If the container not being fully aware of state changes is a bug, then that's fine. In that case a super user highly privilegd container running persistently with sshd running can then be used to do all these things. But I still don't know what the advantage is, having to remote into that container for some tasks, and into the host itself for other tasks. Don't you think there should be some considerable advantage, commensurate with the workflow change caused by relocating simple tools commonly available on servers, to running only in containers instead? I do.
On Sun, Dec 13, 2015 at 8:29 PM, Chris Murphy lists@colorremedies.com wrote:
It's also best practices to disable the write cache on all drives used in any kind of RAID.
More important, all drives in RAID need SCT ERC set on each drive, which is also not persistent on non-enterprise drives. That requires smartctl -l scterc 70,70 <dev> otherwise read failures don't always get fixed correctly, fester, and can needlessly result in the RAID degrading or failing.
And now I see mdadm is not installed either on the ISO.
I filed this bug to get dosfs-tools included, mainly for UEFI systems. https://bugzilla.redhat.com/show_bug.cgi?id=1290575
Should I just file bugs like that for each one of these other missing components, and set them to block a tracker bug for things to include on the ISO? In my view a baremetal installation is first a server, so it should have basic server tools.
On Mon, Dec 14, 2015 at 03:11:04PM -0700, Chris Murphy wrote:
Should I just file bugs like that for each one of these other missing components, and set them to block a tracker bug for things to include on the ISO? In my view a baremetal installation is first a server, so it should have basic server tools.
The hardware enablement and configuration stuff needs to be available, I agree. Unfortunately, after all of these years, hardware is still terrible.* But I'm not sure stuffing every possible tool into Atomic is the way to go. Options I can see are:
A. Separate hardware/virt trees; have the installer ISO point at the hardware one by default (but also have the option of virt) B. Finishing Atomic overlay support; making hardware enablement an overlay C. Getting all this stuff to work properly in SPCs D. Something else?
* so is software. *sigh*
B. Finishing Atomic overlay support; making hardware enablement an overlay
This could be highly useful for supporting things that need to be added for support of the base daemon set of an Atomic host, e.g. gluster clients and fuse for GlusterFS persistent storage support. But I think we'd need to clone Colin to make this faster... The idea of a containerized version of k8s that shipped all the relevant needed packages for all the k8s specific support.

--- Given instruction A ---
Extract the passage of the Atomic host discussion from "On Sun, Dec" up to and including "on the ISO.", word for word.
--- Given instruction B ---
Copy the rows word for word, starting at the first row and continuing up to and including the line with "state / province: Loreto".

--- Entries shown ---
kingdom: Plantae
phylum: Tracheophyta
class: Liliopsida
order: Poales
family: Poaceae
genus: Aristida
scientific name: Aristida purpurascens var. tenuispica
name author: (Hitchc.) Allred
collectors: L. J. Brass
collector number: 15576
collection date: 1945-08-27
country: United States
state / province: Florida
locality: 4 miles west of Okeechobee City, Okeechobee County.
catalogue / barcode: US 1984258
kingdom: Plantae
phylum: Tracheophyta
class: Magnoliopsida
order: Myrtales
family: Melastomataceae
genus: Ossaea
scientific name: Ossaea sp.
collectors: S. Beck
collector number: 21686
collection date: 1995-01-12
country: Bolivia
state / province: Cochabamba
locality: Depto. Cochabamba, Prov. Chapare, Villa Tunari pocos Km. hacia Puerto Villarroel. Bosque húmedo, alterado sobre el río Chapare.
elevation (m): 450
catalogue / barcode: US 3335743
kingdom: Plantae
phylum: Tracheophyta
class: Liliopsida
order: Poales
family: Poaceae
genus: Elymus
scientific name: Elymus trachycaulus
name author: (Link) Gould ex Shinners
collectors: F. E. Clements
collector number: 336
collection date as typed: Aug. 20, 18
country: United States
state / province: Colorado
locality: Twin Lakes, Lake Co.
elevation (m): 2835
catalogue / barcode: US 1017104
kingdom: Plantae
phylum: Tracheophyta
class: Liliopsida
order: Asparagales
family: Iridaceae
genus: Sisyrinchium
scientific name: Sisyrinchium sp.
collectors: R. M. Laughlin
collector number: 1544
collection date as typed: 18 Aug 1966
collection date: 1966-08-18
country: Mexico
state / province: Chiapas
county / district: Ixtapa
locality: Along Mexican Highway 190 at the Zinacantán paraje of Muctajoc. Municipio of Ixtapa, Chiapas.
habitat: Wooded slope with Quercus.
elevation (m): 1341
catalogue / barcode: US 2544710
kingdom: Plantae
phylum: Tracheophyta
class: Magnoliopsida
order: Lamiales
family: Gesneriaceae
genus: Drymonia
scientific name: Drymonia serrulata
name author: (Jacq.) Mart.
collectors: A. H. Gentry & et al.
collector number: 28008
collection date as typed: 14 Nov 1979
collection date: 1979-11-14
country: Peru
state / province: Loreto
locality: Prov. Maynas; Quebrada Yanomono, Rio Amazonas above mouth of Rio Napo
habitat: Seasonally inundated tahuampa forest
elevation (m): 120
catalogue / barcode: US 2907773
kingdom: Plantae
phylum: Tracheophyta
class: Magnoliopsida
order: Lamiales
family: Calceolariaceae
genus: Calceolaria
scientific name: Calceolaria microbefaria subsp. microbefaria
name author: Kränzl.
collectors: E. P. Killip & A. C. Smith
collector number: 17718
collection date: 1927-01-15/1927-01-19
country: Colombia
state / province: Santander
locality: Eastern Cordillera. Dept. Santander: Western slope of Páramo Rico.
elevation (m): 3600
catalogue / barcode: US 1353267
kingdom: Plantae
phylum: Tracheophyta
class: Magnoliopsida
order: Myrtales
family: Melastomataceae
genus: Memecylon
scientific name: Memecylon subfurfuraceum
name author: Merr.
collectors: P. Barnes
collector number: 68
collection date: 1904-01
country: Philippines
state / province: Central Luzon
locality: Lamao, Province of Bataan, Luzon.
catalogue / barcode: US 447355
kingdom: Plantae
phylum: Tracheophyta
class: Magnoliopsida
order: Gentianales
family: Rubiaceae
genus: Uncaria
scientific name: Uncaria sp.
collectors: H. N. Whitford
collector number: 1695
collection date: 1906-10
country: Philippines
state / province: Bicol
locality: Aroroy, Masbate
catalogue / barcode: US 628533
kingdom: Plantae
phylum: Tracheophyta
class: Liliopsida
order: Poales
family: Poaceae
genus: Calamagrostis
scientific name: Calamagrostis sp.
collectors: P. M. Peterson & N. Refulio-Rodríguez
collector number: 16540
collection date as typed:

--- Task output A ---
On Sun, Dec 13, 2015 at 8:29 PM, Chris Murphy lists@colorremedies.com wrote:
It's also best practices to disable the write cache on all drives used in any kind of RAID.
More important, all drives in RAID need SCT ERC set on each drive, which is also not persistent on non-enterprise drives. That requires smartctl -l scterc 70,70 <dev> otherwise read failures don't always get fixed correctly, fester, and can needlessly result in the RAID degrading or failing.
And now I see mdadm is not installed either on the ISO.

--- Task output B ---
kingdom: Plantae
phylum: Tracheophyta
class: Liliopsida
order: Poales
family: Poaceae
genus: Aristida
scientific name: Aristida purpurascens var. tenuispica
name author: (Hitchc.) Allred
collectors: L. J. Brass
collector number: 15576
collection date: 1945-08-27
country: United States
state / province: Florida
locality: 4 miles west of Okeechobee City, Okeechobee County.
catalogue / barcode: US 1984258
kingdom: Plantae
phylum: Tracheophyta
class: Magnoliopsida
order: Myrtales
family: Melastomataceae
genus: Ossaea
scientific name: Ossaea sp.
collectors: S. Beck
collector number: 21686
collection date: 1995-01-12
country: Bolivia
state / province: Cochabamba
locality: Depto. Cochabamba, Prov. Chapare, Villa Tunari pocos Km. hacia Puerto Villarroel. Bosque húmedo, alterado sobre el río Chapare.
elevation (m): 450
catalogue / barcode: US 3335743
kingdom: Plantae
phylum: Tracheophyta
class: Liliopsida
order: Poales
family: Poaceae
genus: Elymus
scientific name: Elymus trachycaulus
name author: (Link) Gould ex Shinners
collectors: F. E. Clements
collector number: 336
collection date as typed: Aug. 20, 18
country: United States
state / province: Colorado
locality: Twin Lakes, Lake Co.
elevation (m): 2835
catalogue / barcode: US 1017104
kingdom: Plantae
phylum: Tracheophyta
class: Liliopsida
order: Asparagales
family: Iridaceae
genus: Sisyrinchium
scientific name: Sisyrinchium sp.
collectors: R. M. Laughlin
collector number: 1544
collection date as typed: 18 Aug 1966
collection date: 1966-08-18
country: Mexico
state / province: Chiapas
county / district: Ixtapa
locality: Along Mexican Highway 190 at the Zinacantán paraje of Muctajoc. Municipio of Ixtapa, Chiapas.
habitat: Wooded slope with Quercus.
elevation (m): 1341
catalogue / barcode: US 2544710
kingdom: Plantae
phylum: Tracheophyta
class: Magnoliopsida
order: Lamiales
family: Gesneriaceae
genus: Drymonia
scientific name: Drymonia serrulata
name author: (Jacq.) Mart.
collectors: A. H. Gentry & et al.
collector number: 28008
collection date as typed: 14 Nov 1979
collection date: 1979-11-14
country: Peru
state / province: Loreto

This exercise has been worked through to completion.